━━ Selected passage

Milland's Birnam just takes and takes and takes, and gives nothing back to anyone except the selfish desire to drink and cry over the writing career that once seemed so promising. There are crippling monologues describing the paranoid thoughts of a drunk, the fear one has that any morning may in fact turn out to be a Sunday, with liquor stores closed and bars opening late, and a montage of increasing desperation as Milland tries to hock his typewriter, only to learn it is Yom Kippur and all the pawn shops are closed. Through it all he wears rumpled suits, smokes non-filters from a soft pack, is addressed as
"Mr. Boi-num", and begins sentences with "Say,". Plus there's the near-Shock Corridor scenes in the withdrawal ward in the hospital, where grown men whimper like children and cry out, "Beetles! Everywhere! You gotta help me, doc!" Bart and I say, "Cool!"
| At The Trees Lounge--A Family of Fellow Losers |
The last picture you should rent before heading off to the bar is one of my favorite movies of all time, Steve Buscemi's Trees Lounge, which takes place in a fantastic world on the border of Long Island and Queens that I know is real. Buscemi plays a loser named Tommy who hangs out at a bar. That's it. That's not enough of a story for you, well fuck you and fuck your whole family.
Tommy's a mostly lovable guy, an unemployed mechanic with a busted car, estranged from his family, the possible father of his ex-girlfriend's baby, and only gettin' action from the 16-year-old daughter of his buddy. Alcoholism takes a backseat to this shaggy summer's tale, though a thick minty urinal cake fog wafts throughout the story. The bar is the only outlet for Tommy, the only thing happening in his life, the only place where Tommy even has the potential for feeling happy. Don't worry, though, as Tommy blunders through another day outside the bar, getting in even deeper until his whole world falls apart, there will usually be a can of beer close by, a visual aid for the film, but a moral crutch for Tommy. Tommy lives in a close circle of friends, all of whom hurt one another, but all of whom care for one another the way only working class people can--they understand each other.

━━━━

Exercises:
(1) In the review, list the things Birnam does through it all, according to the sentence that begins "Through it all".
(2) Copy word for word the part of the review that opens with the words containing "Tommy's a mostly" and closes with "understand each other.".
(3) According to the review, where does Trees Lounge take place?

━━ Excerpted records

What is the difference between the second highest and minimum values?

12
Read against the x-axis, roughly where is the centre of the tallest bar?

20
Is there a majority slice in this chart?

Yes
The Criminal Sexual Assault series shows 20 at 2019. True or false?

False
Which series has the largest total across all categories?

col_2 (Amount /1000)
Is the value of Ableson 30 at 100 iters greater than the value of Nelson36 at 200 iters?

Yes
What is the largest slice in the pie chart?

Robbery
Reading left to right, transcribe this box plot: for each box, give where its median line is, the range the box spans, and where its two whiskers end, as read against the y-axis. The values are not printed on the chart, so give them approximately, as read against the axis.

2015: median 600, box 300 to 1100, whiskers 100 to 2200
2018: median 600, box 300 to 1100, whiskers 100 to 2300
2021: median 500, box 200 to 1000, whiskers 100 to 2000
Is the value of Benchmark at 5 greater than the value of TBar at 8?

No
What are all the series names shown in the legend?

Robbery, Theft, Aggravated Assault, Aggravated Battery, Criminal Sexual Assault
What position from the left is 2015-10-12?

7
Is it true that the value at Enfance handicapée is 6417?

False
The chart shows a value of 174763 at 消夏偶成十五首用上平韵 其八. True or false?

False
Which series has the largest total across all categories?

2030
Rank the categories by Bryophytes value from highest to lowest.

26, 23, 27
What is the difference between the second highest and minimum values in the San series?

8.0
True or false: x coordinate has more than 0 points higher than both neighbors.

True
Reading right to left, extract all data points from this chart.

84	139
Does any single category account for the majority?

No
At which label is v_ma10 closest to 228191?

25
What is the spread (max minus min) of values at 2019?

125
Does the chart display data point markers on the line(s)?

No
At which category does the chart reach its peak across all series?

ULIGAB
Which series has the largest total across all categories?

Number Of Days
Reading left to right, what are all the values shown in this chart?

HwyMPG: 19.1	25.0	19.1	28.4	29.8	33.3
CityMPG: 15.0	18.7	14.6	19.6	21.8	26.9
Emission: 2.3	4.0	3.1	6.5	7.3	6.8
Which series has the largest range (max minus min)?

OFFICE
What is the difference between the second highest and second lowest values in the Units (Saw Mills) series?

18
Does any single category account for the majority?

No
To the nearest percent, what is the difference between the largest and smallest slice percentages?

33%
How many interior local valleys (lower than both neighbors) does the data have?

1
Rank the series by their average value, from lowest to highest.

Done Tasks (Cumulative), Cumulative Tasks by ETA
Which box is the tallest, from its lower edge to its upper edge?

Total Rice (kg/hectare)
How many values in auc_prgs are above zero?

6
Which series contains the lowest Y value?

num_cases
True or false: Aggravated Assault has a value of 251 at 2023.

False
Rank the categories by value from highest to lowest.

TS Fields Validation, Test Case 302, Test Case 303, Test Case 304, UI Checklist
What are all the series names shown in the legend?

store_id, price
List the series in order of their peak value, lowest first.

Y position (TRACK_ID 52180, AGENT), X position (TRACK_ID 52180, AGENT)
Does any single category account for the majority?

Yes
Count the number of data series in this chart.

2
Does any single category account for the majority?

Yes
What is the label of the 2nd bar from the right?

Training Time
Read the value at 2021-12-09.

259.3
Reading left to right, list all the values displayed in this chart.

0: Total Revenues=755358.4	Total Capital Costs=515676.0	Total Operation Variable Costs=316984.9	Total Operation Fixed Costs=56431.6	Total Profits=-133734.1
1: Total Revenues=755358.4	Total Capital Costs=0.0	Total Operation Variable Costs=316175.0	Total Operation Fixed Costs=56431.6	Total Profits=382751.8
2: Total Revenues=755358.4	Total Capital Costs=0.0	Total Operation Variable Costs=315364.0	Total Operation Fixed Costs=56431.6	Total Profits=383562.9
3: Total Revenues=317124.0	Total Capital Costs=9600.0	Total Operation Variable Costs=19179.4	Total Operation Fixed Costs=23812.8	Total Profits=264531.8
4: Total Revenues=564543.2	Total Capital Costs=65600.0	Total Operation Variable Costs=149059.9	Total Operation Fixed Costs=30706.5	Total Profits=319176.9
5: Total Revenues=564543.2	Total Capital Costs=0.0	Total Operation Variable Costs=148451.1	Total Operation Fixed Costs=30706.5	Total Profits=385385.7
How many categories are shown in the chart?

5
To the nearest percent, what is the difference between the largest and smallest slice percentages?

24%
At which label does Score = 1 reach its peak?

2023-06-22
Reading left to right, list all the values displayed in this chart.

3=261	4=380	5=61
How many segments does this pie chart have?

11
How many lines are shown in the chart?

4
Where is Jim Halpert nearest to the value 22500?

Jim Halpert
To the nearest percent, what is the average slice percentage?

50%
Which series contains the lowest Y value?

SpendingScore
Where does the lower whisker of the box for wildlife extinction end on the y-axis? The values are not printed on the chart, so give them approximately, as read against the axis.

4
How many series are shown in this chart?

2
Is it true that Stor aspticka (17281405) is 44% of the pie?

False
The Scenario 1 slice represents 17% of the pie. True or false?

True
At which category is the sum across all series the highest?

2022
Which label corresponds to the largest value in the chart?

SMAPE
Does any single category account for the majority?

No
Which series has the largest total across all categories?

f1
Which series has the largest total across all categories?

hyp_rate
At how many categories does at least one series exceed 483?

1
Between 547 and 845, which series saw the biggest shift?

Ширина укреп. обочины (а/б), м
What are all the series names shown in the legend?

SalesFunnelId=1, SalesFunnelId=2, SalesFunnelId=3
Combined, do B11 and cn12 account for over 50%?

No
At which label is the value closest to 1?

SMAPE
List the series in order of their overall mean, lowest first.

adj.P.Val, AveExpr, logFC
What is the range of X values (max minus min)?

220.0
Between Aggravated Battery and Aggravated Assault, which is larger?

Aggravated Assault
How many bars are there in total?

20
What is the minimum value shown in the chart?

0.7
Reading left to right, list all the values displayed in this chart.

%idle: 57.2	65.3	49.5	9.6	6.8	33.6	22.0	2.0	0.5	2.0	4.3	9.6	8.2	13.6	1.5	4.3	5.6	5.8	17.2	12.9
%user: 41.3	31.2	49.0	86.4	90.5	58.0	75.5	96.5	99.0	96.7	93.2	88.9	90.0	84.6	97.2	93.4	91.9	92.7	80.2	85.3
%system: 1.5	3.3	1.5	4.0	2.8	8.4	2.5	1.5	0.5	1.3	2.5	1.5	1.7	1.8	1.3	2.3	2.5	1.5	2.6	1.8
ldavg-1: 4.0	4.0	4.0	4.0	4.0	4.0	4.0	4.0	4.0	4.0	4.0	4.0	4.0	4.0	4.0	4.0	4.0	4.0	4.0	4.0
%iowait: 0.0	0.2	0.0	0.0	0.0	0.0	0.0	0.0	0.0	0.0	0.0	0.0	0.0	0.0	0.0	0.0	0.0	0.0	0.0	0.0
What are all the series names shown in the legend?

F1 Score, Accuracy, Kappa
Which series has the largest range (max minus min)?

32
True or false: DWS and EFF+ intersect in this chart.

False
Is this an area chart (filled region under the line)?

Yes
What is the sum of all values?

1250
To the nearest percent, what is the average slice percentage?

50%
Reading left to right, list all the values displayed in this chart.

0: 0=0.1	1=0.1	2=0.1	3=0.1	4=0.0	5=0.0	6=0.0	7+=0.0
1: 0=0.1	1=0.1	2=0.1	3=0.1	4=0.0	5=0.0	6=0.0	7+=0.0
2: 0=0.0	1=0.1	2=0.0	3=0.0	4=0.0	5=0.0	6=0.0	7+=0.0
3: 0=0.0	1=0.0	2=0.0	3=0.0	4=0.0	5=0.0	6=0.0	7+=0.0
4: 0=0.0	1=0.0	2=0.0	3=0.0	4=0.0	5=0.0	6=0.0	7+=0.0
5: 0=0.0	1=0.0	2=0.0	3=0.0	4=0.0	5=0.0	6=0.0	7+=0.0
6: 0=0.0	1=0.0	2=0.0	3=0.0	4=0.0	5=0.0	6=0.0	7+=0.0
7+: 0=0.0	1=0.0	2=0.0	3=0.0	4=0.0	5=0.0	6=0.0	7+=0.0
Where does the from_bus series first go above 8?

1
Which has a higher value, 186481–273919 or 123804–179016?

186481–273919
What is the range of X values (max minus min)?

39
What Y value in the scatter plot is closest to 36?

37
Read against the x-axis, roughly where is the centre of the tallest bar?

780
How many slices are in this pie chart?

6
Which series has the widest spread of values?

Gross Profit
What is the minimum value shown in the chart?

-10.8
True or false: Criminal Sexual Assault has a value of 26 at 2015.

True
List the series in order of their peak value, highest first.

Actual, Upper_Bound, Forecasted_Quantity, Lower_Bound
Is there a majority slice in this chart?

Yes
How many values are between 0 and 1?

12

━━━━

Responses for each task:
(1)
- Wears rumpled suits
- Smokes non-filters from a soft pack
- Is addressed as "Mr. Boi-num"
- Begins sentences with "Say,"

(2)
Tommy's a mostly lovable guy, an unemployed mechanic with a busted car, estranged from his family, the possible father of his ex-girlfriend's baby, and only gettin' action from the 16-year-old daughter of his buddy. Alcoholism takes a backseat to this shaggy summer's tale, though a thick minty urinal cake fog wafts throughout the story. The bar is the only outlet for Tommy, the only thing happening in his life, the only place where Tommy even has the potential for feeling happy. Don't worry, though, as Tommy blunders through another day outside the bar, getting in even deeper until his whole world falls apart, there will usually be a can of beer close by, a visual aid for the film, but a moral crutch for Tommy. Tommy lives in a close circle of friends, all of whom hurt one another, but all of whom care for one another the way only working class people can--they understand each other.

(3) In a world on the border of Long Island and Queens.